--- Records to process Enclosed Below ---
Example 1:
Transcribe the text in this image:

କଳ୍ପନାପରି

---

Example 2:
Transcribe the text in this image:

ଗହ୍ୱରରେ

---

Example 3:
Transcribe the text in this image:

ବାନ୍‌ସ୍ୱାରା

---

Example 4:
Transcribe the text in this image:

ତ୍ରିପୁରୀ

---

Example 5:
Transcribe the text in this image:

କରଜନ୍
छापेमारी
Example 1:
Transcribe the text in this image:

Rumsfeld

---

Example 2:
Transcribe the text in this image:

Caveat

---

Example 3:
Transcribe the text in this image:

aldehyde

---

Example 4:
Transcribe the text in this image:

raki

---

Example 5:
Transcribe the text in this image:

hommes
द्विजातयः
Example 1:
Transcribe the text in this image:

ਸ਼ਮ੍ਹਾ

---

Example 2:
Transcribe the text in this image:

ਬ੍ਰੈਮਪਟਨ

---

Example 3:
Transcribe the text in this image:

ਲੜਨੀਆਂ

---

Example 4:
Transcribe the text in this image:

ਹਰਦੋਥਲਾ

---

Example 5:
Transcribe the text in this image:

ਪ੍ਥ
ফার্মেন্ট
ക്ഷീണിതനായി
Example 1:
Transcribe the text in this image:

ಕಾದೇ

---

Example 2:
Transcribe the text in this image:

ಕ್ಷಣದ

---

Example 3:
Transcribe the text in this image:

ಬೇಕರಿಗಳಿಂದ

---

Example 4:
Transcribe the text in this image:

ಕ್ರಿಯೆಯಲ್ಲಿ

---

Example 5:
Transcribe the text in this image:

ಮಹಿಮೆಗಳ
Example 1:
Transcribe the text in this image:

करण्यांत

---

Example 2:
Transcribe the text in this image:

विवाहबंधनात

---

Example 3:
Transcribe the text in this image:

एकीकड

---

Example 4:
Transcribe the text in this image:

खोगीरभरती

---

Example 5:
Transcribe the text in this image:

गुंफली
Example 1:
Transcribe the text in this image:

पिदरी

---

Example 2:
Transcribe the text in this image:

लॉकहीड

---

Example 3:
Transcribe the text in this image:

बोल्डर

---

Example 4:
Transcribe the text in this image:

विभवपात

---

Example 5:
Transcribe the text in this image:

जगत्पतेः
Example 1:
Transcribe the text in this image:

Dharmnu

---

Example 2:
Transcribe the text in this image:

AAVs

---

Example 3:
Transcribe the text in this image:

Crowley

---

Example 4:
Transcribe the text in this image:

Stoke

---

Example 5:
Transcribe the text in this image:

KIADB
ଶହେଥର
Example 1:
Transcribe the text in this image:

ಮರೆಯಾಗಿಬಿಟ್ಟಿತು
--- End of Enclosed Records to process ---
Transcribe the listing above exactly, including every line.

Example 1:
Transcribe the text in this image:

କଳ୍ପନାପରି

---

Example 2:
Transcribe the text in this image:

ଗହ୍ୱରରେ

---

Example 3:
Transcribe the text in this image:

ବାନ୍‌ସ୍ୱାରା

---

Example 4:
Transcribe the text in this image:

ତ୍ରିପୁରୀ

---

Example 5:
Transcribe the text in this image:

କରଜନ୍
छापेमारी
Example 1:
Transcribe the text in this image:

Rumsfeld

---

Example 2:
Transcribe the text in this image:

Caveat

---

Example 3:
Transcribe the text in this image:

aldehyde

---

Example 4:
Transcribe the text in this image:

raki

---

Example 5:
Transcribe the text in this image:

hommes
द्विजातयः
Example 1:
Transcribe the text in this image:

ਸ਼ਮ੍ਹਾ

---

Example 2:
Transcribe the text in this image:

ਬ੍ਰੈਮਪਟਨ

---

Example 3:
Transcribe the text in this image:

ਲੜਨੀਆਂ

---

Example 4:
Transcribe the text in this image:

ਹਰਦੋਥਲਾ

---

Example 5:
Transcribe the text in this image:

ਪ੍ਥ
ফার্মেন্ট
ക്ഷീണിതനായി
Example 1:
Transcribe the text in this image:

ಕಾದೇ

---

Example 2:
Transcribe the text in this image:

ಕ್ಷಣದ

---

Example 3:
Transcribe the text in this image:

ಬೇಕರಿಗಳಿಂದ

---

Example 4:
Transcribe the text in this image:

ಕ್ರಿಯೆಯಲ್ಲಿ

---

Example 5:
Transcribe the text in this image:

ಮಹಿಮೆಗಳ
Example 1:
Transcribe the text in this image:

करण्यांत

---

Example 2:
Transcribe the text in this image:

विवाहबंधनात

---

Example 3:
Transcribe the text in this image:

एकीकड

---

Example 4:
Transcribe the text in this image:

खोगीरभरती

---

Example 5:
Transcribe the text in this image:

गुंफली
Example 1:
Transcribe the text in this image:

पिदरी

---

Example 2:
Transcribe the text in this image:

लॉकहीड

---

Example 3:
Transcribe the text in this image:

बोल्डर

---

Example 4:
Transcribe the text in this image:

विभवपात

---

Example 5:
Transcribe the text in this image:

जगत्पतेः
Example 1:
Transcribe the text in this image:

Dharmnu

---

Example 2:
Transcribe the text in this image:

AAVs

---

Example 3:
Transcribe the text in this image:

Crowley

---

Example 4:
Transcribe the text in this image:

Stoke

---

Example 5:
Transcribe the text in this image:

KIADB
ଶହେଥର
Example 1:
Transcribe the text in this image:

ಮರೆಯಾಗಿಬಿಟ್ಟಿತು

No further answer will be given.